There has been so much going on in my life lately and I have no idea how to put some of it into words. I have been thinking a lot about what it is that God wants me do in ministry and I am wondering if student ministry is where I am supposed to be anymore. But I still can’t escape the love for student ministry that I have. Yet then I really feel that God wants me to do something else and I am cool with that. I really feel that there is much more I want to do ministry-wise and being a pastor to students would prevent me from those things, so it will be interesting to figure out what it is that God will end up doing.
Having said all that, I must say that this past weekend when I went with the Rockpointe Student Ministry for their annual weekend retreat called “Revolution” that it was so hard! It was so hard to sit there and watch the new youth pastor get introduced as the new youth pastor and to see everyone pray for him. I sat there thinking how much I had hoped and prayed that it would be me. As he shared about how God revealed to him and his wife that it was the place for them, I sat there and thought about how Kimmy and I thought those very same things. There were so many things that we thought were signs pointing to me becoming the youth pastor at Rockpointe.

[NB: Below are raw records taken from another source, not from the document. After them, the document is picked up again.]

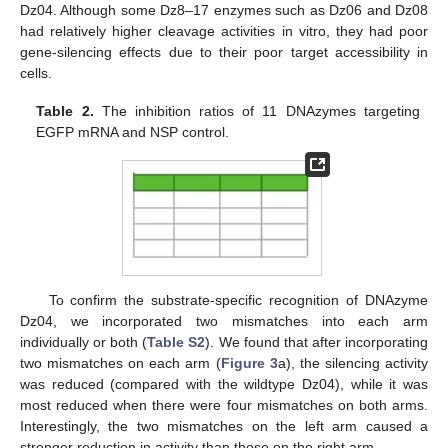
Dz04. Although some Dz8–17 enzymes such as Dz06 and Dz08
had relatively higher cleavage activities in vitro, they had poor
gene-silencing effects due to their poor target accessibility in
cells.
Table 2.
The inhibition ratios of 11 DNAzymes targeting
EGFP mRNA and NSP control.
To confirm the substrate-specific recognition of DNAzyme
Dz04, we incorporated two mismatches into each arm
individually or both (
Table S2
). We found that after incorporating
two mismatches on each arm (
Figure 3
a), the silencing activity
was reduced (compared with the wildtype Dz04), while it was
most reduced when there were four mismatches on both arms.
Interestingly, the two mismatches on the left arm caused a
stronger reduction in activity than those on the right arm.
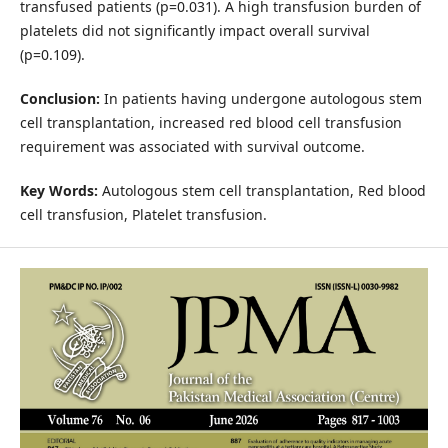
transfused patients (p=0.031). A high transfusion burden of
platelets did not significantly impact overall survival
(p=0.109).
Conclusion:
In patients having undergone autologous stem
cell transplantation, increased red blood cell transfusion
requirement was associated with survival outcome.
Key Words:
Autologous stem cell transplantation, Red blood
cell transfusion, Platelet transfusion.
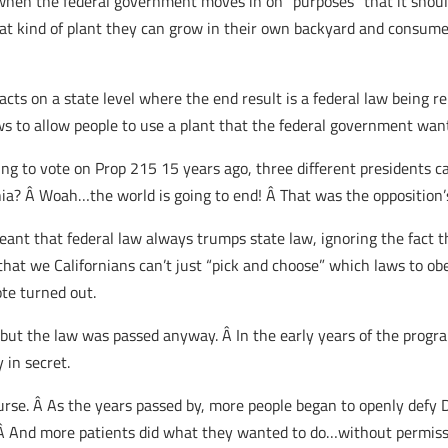
 when the federal government moves in on “purposes” that it shoul
hat kind of plant they can grow in their own backyard and consume
of acts on a state level where the end result is a federal law being 
 to allow people to use a plant that the federal government wants 
g to vote on Prop 215 15 years ago, three different presidents ca
ornia? Â Woah…the world is going to end! Â That was the opposition
ant that federal law always trumps state law, ignoring the fact th
 that we Californians can’t just “pick and choose” which laws to
ote turned out.
t the law was passed anyway. Â In the early years of the program
 in secret.
rse. Â As the years passed by, more people began to openly defy 
 Â And more patients did what they wanted to do…without permis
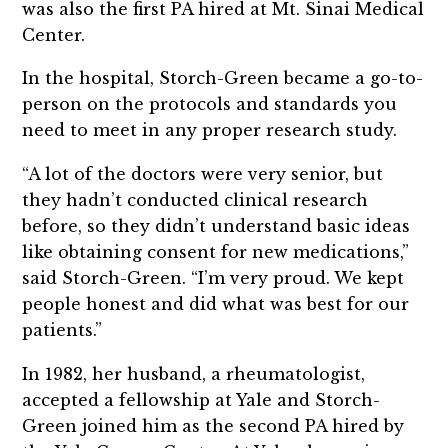
was also the first PA hired at Mt. Sinai Medical
Center.
In the hospital, Storch-Green became a go-to-
person on the protocols and standards you
need to meet in any proper research study.
“A lot of the doctors were very senior, but
they hadn’t conducted clinical research
before, so they didn’t understand basic ideas
like obtaining consent for new medications,”
said Storch-Green. “I’m very proud. We kept
people honest and did what was best for our
patients.”
In 1982, her husband, a rheumatologist,
accepted a fellowship at Yale and Storch-
Green joined him as the second PA hired by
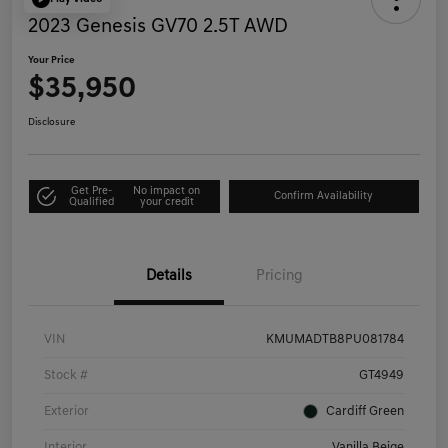
2023 Genesis GV70 2.5T AWD
Your Price
$35,950
Disclosure
Get Pre-
No impact on
Confirm Availability
Qualified
your credit
Details
Pricing
VIN
KMUMADTB8PU081784
Stock #
GT4949
Exterior
Cardiff Green
Interior
Vanilla Beige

It amazes me how people will emote about how God works things out so greatly and how things go so smoothly for you when you are following Him, but do they ever stop and think about the people that are and yet things don’t fall in place for them. I think that when pastors promote that concept then they set people up to fail and fall. If I stopped and looked at how my life is going and relied upon that particular “theology” then I would just as soon walk away from my faith, because I obviously am not following God. Things are not going smoothly for us. I have been in a dead end job that I absolutely hate and I have a burning desire to be in ministry and countless numbers of other people have said the same thing, but yet here I sit 12 years later in the same place. Why? I have no idea, but my faith is not in things falling together smoothly and having ministry job after ministry job fall in my lap, it is in the fact that I know God loves me and sent His Son to die for me.